For every four applications from people like Arnold who received money, Ramp CLT denied roughly another six.

The City of Charlotte's Housing & Neighborhood Services Department reports a 42% approval rate for CARES Act-funded applications and a 45% approval rate for Emergency Rental Assistance-funded applications.

"That is actually a strong level of approval and assistance activity," Housing Services Division Manager Miles Vaughn told WCNC Charlotte.

The city reports RAMP CLT followed regulatory requirements, including income eligibility and prioritizing applications, in administering the program.

'Just beating against the wind'

Joe Huss, behind on his house payment, spent hours waiting in line hoping to apply for mortgage help. The Charlotte veteran thought he'd qualify since COVID-19 shut down the library, his main source for a computer, internet and job searching -- but Huss couldn't even get past the gatekeepers, eventually learning he's not eligible.

Credit: WCNC Charlotte

"They wouldn't even let me apply," Huss said. "I was basically just beating against the wind. Now, I'm probably at least six months behind."

Many more found out they were ineligible too, after they applied  Vaughn said the "key reasons" for the denials were ineligibility because the household did not experience a COVID-19 related event and failure of the applicant to submit the required documentation.

'We tried to put our best foot forward'

City Councilmember Malcolm Graham chaired Charlotte's Great Neighborhoods Committee for most of the pandemic. Considering how quickly the city rolled out the program and the nearly 20,000 people who received a combined $58 million worth of help, he believes RAMP CLT remains a great success story.

"Obviously, no program is perfect, no situation is ideal, but I think based on the hand that we were dealt and the dollars that we had available...we tried to put our best foot forward," Graham said. "Some folks simply fell through the cracks."

Graham said the city will reassess to identify best practices, but he believes any shortfalls shouldn't detract from the positives.

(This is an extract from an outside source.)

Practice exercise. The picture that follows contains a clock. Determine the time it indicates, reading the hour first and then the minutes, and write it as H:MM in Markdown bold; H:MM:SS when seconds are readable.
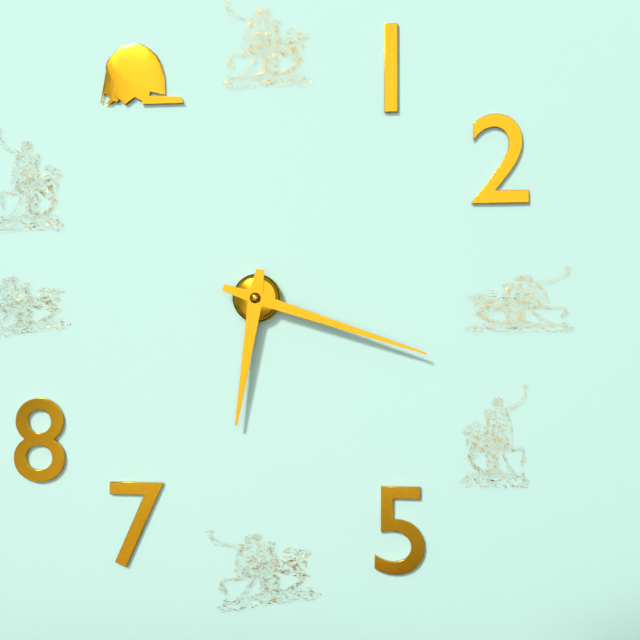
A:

"We tried, the best as we could, to get the word out," he said. "Obviously, we couldn't help everybody and I think, when you look at what the City of Charlotte has done and compare it to other major cities across the country, I think we're best in class in terms of how we responded to the crisis from a financial and programmatic perspective."

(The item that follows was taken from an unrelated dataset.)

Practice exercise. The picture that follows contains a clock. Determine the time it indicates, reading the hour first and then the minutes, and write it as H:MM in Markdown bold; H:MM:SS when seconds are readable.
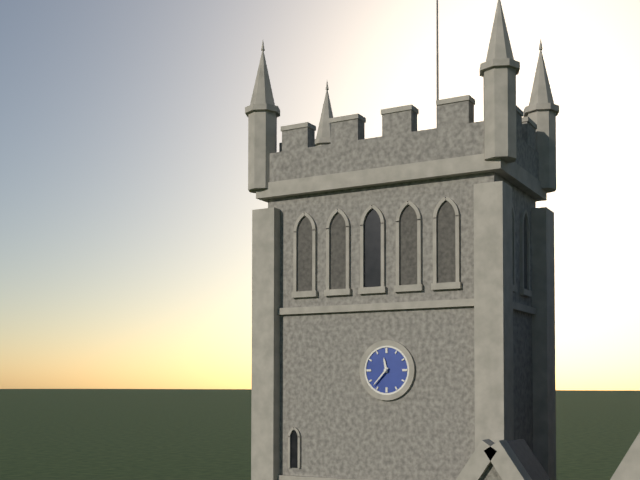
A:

The numbers show Charlotte's approval rate is actually lower than two comparable cities WCNC Charlotte surveyed.

Both Nashville and Columbus have received fewer applications for similar programs. Nashville reports approving 49% of all applications, while Columbus reports approving 67% of applications.

The organization paid to administer RAMP CLT, DreamKey Partners, declined an on-camera interview. A spokesperson said we needed to provide questions in advance, which is against WCNC Charlotte's policy.

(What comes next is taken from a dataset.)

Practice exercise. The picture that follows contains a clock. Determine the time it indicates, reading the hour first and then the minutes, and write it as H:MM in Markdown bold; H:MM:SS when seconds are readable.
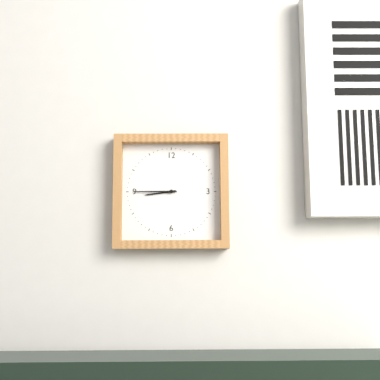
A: **8:45**
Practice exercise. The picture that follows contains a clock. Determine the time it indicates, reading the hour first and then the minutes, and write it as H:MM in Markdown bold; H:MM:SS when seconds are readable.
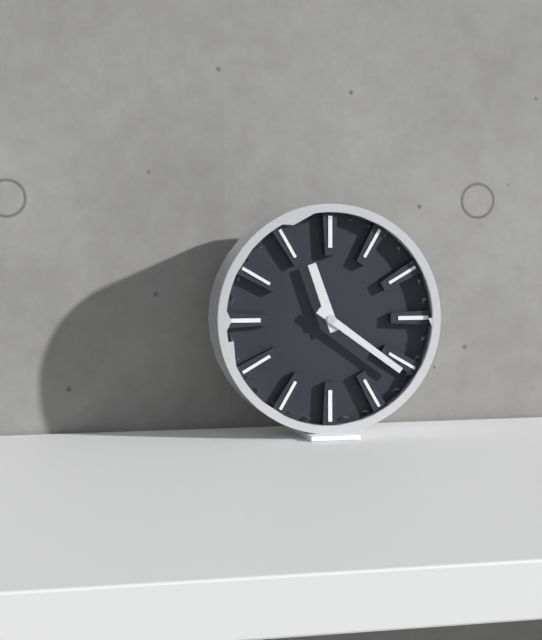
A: **11:21**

"While it's unfortunate that RAMP CLT was created as a result of COVID-19 hardships, we are proud of the work and partnerships," DreamKey Marketing and Communications Senior Vice President Noelle Bell said in an email.

Credit: Congresswoman Alma Adams

Congresswoman Alma Adams (D), NC-12, through a spokesperson, shared her support of the program.

“Housing is one of Rep. Adams’ top congressional priorities, and DreamKey Partners and RAMP CLT have been a lifeline for Charlotte and Mecklenburg County residents during the pandemic," Communications Director Sam Spencer said. "Their responsible stewardship of pandemic relief funds has ensured that assistance has gone to the people with the greatest need. We look forward to working with them and other nonprofit leaders in our community to make sure every Mecklenburg County resident has safe, affordable shelter.”

Spencer added, it's his understanding  while a majority of applications were denied, RAMP CLT eventually approved most people, including those who had to apply several times due to deficient initial applications.

Credit: Tressie Arnold

For those, like Arnold and her grandsons, who received the help, the impact can't be overstated. The grandmother is expecting a second round of RAMP CLT rental assistance soon.

“I don't got to worry about nothing," she said. "I know God been taking care of me."

DreamKey stopped accepting applications in January but has said RAMP CLT will begin accepting applications again on March 1.